El papa nunca será furgón de cola de Trump, pero la realidad es que Trump, con todos sus defectos, defiende la libertad religiosa en Estados Unidos y se opone al avance desenfrenado del aborto y de la ideología de género. El Partido Demócrata contemporáneo, a pesar de tener líderes nominalmente católicos (Biden, Pelosi), es hoy un enemigo de la religión y de lo que esta verdaderamente representa. En ese sentido, Trump puede ser uno de esos instrumentos sorprendentes que, en medio de fallas personales abrumadoras, cumplen roles importantísimos en derrotar a los enemigos de la Iglesia.
León XIV no festejará el celo con el que se deporta a los inmigrantes ilegales, no tanto por la deportación en sí misma, sino por el cuidado de la dignidad humana, valor católico fundamental, lo que puede conducir a que se valore más cómo la inmigración hispánica enriquece el entramado gringo. Las interacciones que pueden suscitarse entre ambos pueden ser trascendentales y difíciles de anticipar en este momento. Ayudará a vigorizar la Iglesia católica en Estados Unidos y quizá sea una de las chispas de un nuevo despertar religioso en el gigante del norte. Pero, a diferencia de los anteriores, este será católico.

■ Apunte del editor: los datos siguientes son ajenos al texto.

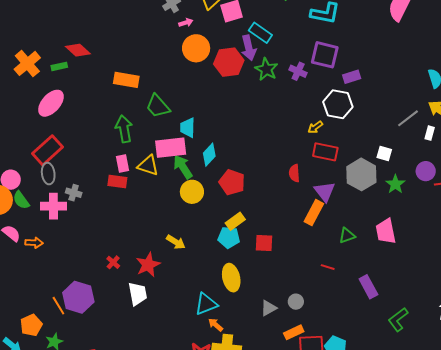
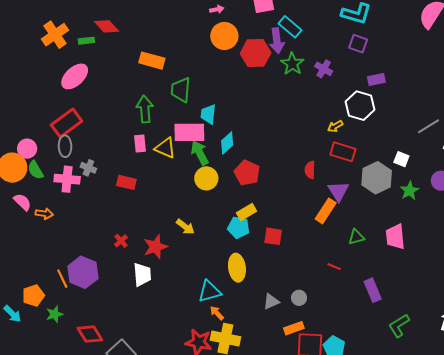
purple square: (325, 55) -> (358, 44), moved, size x0.7
green trapezoid: (158, 106) -> (181, 90), turned 40
red rectangle: (117, 182) -> (126, 182), moved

Finalmente, mientras que Francisco fue contemporizador con la ola progre, todo indica que León XIV no lo será. La mentira del woke cansa. Los hombres son hombres y las mujeres, mujeres. No son intercambiables. Quizá las víctimas del arrebato progre de la última década incluyan a la Iglesia anglicana (cuya razón de ser fue deshacerse de Catalina de Aragón) y a las sectas episcopales con banderas multicolor y bancas vacías. Como contrapartida, veremos un retorno del catolicismo recio, con ímpetu evangelizador, cansado de los tibios y de la capitulación permanente ante unos islamistas que se creen, prematuramente, los nuevos dueños de Europa.